The talk was given in Quebec, thats pretty cool. Anyone know of good conferences or meetups in Montreal / Quebec / possibly Ottawa? I’m thinking of getting more involved locally.
There are a lot of good meetups in Montreal; what scope were you looking for?
I am obviously biased, but I think Papers We Love Montreal (which I organize) is a solid meetup, if you’re into that sort of thing. Lambda Montreal is also interesting and formed out of a bunch of interesting language-specific groups. Montreal Hack’n’Tell, which is new, is slowly taking form. And I am told that All-Girl Hack Night Montreal is excellent.
As for conferences, netdevconf just happened, it was great. Recon is here every year, and is usually excellent. There are plenty of others but I can’t comment on them. (Ottawa has at least BSDCan and PGCon.)
Debconf is located in Montreal this year.
I checked out lambda and papers we love and they look very interesting! I’ll check out bsdcan as well.
Might be able to come to papers we love on the 27th
Looking forward to seeing you there!
Personnaly I go to Northsec and Recon every year. The first one is a netsec with lots of content and one of the biggest onsite CTF on the week-end, definitely one of my favorite conference in Quebec. This year also feature workshop that are kind of hands-on talk (I’m giving Script Engine Hacking For Fun And Profit!). Also, free beer all the event ensure you never get thirsty.
Recon is much more geared toward reverse engineering and hacking. Also fun, but a bit more expensive and doesn’t really have entry-level content.
There’s also Hackfest in Quebec city with a small CTF and a many netsec talks.
The talk in Saguenay for the SagLacIO was just awesome. As a programmer, you get to live with all these problems and it’s rarely getting better. Thanks for sharing this Fred, you are so right, everything is terrible ᴥ
I guess I missed the iPhone 1970 bug the first time around. Was it really only 1970? Or 1971 too? Because some of the explanations involving time underflow don’t really make sense. But if it were a code signature failure, that could happen for any day that’s too old. Of course it’s hard to find a more authoritative source for what happened than a gizmodo article “I googled 1970 and here’s what I learned about unix”.

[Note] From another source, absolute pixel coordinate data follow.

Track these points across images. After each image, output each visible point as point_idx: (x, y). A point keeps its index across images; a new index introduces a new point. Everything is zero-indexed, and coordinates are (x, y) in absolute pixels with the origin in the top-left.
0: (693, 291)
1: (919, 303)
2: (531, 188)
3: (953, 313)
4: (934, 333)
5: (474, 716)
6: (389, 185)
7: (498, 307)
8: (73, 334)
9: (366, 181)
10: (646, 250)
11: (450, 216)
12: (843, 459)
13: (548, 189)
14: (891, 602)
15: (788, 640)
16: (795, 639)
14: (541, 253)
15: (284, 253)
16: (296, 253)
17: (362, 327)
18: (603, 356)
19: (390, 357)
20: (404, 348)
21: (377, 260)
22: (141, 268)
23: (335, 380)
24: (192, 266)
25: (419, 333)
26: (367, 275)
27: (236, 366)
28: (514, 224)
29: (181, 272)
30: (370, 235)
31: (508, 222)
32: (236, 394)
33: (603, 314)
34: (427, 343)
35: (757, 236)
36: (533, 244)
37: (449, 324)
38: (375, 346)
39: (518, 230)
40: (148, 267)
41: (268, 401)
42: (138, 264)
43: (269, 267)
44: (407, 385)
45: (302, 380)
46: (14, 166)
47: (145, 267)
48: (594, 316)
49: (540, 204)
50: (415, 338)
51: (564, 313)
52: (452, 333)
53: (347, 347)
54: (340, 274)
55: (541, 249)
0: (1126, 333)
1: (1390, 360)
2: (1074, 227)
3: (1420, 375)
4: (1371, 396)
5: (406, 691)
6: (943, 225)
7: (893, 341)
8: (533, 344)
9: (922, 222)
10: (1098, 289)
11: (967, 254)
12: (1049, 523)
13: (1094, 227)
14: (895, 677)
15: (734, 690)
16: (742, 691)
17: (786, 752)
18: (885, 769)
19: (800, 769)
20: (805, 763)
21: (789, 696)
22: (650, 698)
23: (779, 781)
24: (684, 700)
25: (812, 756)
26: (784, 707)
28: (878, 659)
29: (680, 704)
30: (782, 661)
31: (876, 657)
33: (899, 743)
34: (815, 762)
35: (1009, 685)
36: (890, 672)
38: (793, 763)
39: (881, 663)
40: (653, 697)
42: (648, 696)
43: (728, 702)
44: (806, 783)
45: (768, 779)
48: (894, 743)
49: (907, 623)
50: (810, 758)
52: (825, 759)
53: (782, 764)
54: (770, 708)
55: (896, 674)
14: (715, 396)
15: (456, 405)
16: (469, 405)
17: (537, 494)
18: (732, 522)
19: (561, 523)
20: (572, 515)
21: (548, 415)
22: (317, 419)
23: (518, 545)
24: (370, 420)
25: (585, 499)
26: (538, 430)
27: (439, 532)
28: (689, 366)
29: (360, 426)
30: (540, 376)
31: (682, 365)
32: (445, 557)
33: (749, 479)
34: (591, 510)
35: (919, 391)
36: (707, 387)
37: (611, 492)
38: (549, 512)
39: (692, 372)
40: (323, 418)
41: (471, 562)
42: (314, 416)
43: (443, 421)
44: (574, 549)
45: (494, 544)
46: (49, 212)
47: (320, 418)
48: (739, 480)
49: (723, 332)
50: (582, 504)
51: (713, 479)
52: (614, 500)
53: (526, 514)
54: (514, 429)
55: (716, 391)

There were quite a few sources, but none that showed up as well on a slide. Here’s a few:
The kind of common guess going around is that it could have to do with code signatures, either too old or too new. There’s been no official explanation of the absolute details and everything is a guess so far. I personally like the underflow theory (and do mention it is unsure and I only wish it to be true). I also used the 32 bit overflow (year 2104) as an example, even if the bug affected 64bit devices only. It didn’t feel particularly dishonest given the wording around it.

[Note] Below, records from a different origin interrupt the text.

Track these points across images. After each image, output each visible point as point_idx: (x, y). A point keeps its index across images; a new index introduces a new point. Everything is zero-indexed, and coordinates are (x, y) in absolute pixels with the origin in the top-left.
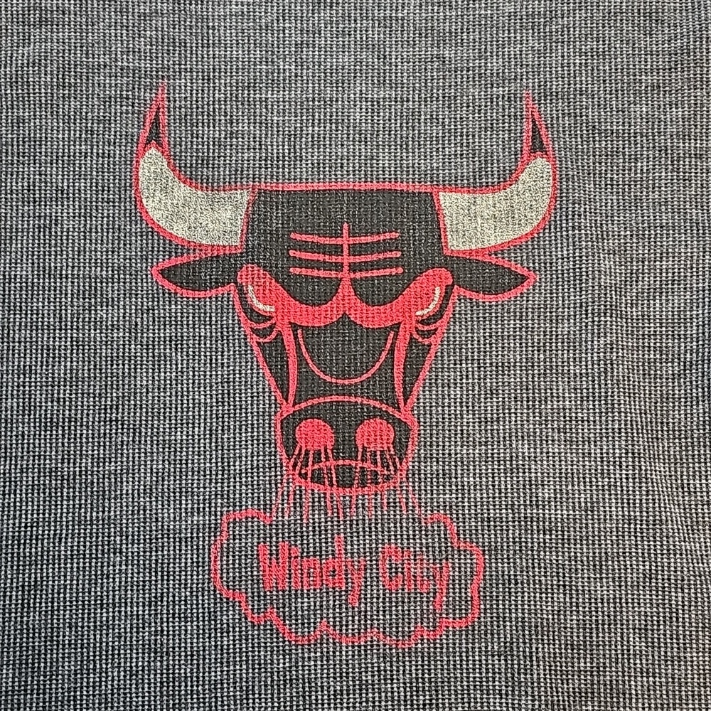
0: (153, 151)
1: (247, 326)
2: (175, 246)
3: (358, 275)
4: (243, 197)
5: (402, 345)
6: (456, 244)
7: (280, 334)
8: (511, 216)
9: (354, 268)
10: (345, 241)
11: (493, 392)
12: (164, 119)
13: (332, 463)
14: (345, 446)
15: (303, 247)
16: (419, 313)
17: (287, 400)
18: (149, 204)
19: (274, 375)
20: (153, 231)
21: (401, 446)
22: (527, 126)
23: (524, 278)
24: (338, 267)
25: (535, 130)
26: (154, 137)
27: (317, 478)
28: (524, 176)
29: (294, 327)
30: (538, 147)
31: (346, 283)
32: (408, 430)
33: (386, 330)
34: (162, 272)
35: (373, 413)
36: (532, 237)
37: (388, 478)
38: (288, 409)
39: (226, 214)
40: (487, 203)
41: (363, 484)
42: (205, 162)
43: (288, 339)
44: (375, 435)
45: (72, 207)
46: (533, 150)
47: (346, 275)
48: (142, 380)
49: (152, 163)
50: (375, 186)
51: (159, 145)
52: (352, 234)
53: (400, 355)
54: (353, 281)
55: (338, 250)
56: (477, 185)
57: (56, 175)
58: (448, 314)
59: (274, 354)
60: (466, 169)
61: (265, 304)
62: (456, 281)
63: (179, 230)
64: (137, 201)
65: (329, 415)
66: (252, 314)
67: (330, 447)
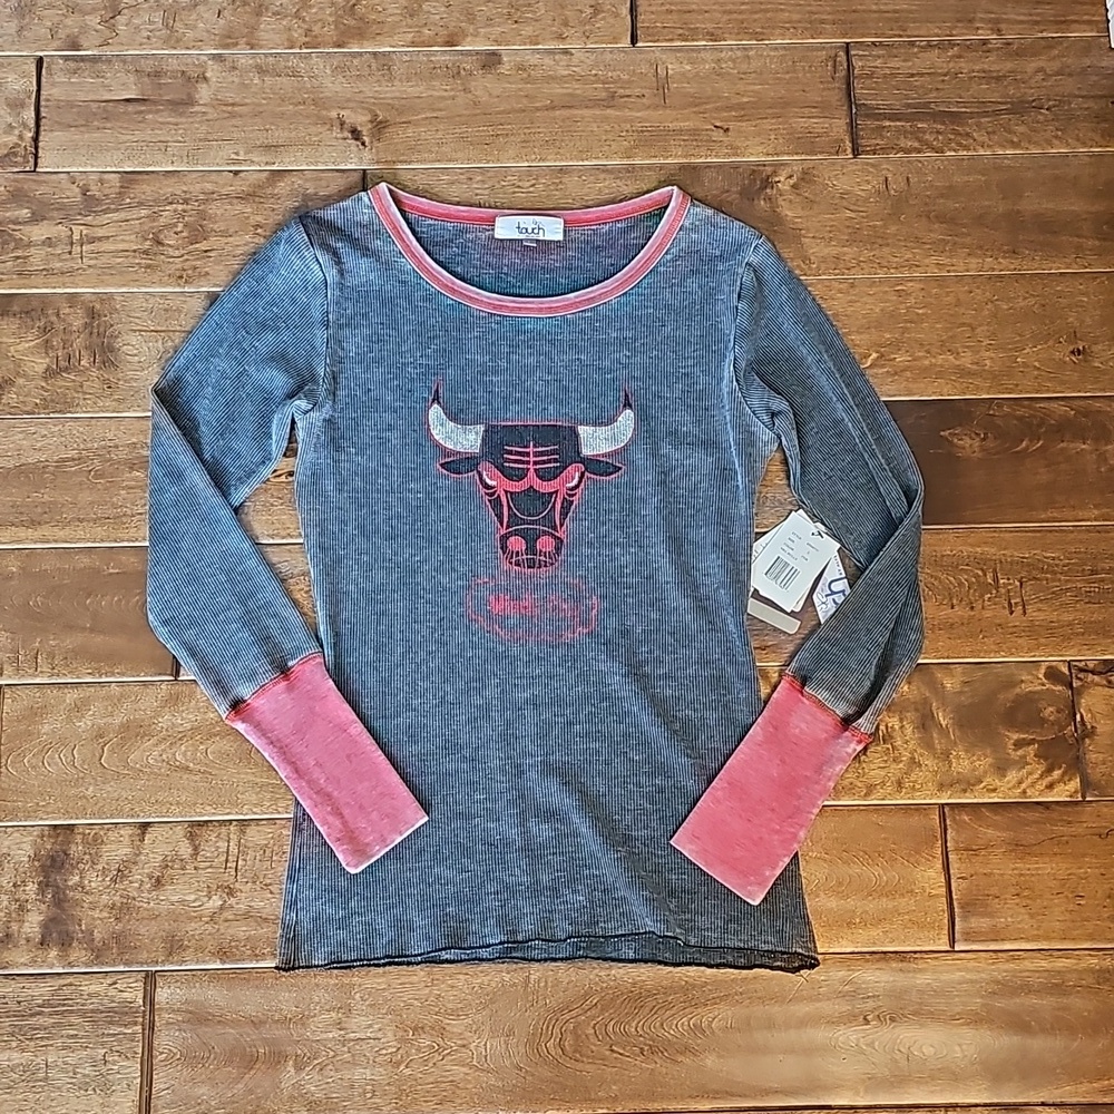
0: (436, 405)
1: (483, 491)
2: (447, 453)
3: (538, 467)
4: (481, 428)
5: (559, 501)
6: (586, 452)
7: (499, 496)
8: (614, 439)
9: (535, 463)
10: (531, 450)
11: (604, 524)
12: (441, 391)
13: (525, 557)
14: (531, 549)
15: (510, 453)
16: (568, 485)
17: (502, 525)
18: (434, 432)
19: (496, 515)
20: (437, 445)
21: (558, 549)
22: (623, 394)
23: (620, 468)
24: (528, 463)
25: (626, 396)
26: (436, 399)
27: (518, 564)
28: (620, 419)
29: (506, 492)
30: (627, 405)
31: (532, 470)
32: (562, 541)
33: (552, 493)
34: (442, 465)
35: (545, 533)
36: (625, 448)
37: (552, 564)
38: (503, 532)
39: (472, 437)
40: (602, 431)
41: (540, 567)
42: (462, 410)
43: (504, 499)
44: (545, 544)
45: (396, 434)
46: (625, 406)
47: (531, 466)
48: (433, 516)
49: (435, 411)
50: (546, 423)
51: (439, 403)
52: (535, 446)
53: (558, 506)
54: (535, 470)
55: (528, 454)
56: (597, 423)
57: (388, 417)
58: (583, 484)
59: (497, 504)
60: (592, 415)
61: (491, 479)
62: (586, 469)
63: (450, 446)
64: (429, 429)
65: (522, 534)
66: (487, 486)
67: (524, 548)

Oh, thanks. Sorry if I was unclear, I didn’t mean you needed well sourced links for the talk. I’m just curious about the exact cause and was hoping somebody had figured it out.
I’m not certain I understand the point of this presentation. yes, this is a list of difficult problems in security and distributed systems and data handling, but they are all pretty basic skills that a technologist must learn. does a chef who wants to cook complain that knife skills, food cost percents, and pastry theory are terrible?
Firstly, we have the option of making several of those things less terrible.
Secondly, clearly many technologists have not learned these skills, and it hasn’t stopped them harming users by building widely-used software that loses data or has serious bugs (eg the OWASP top 10).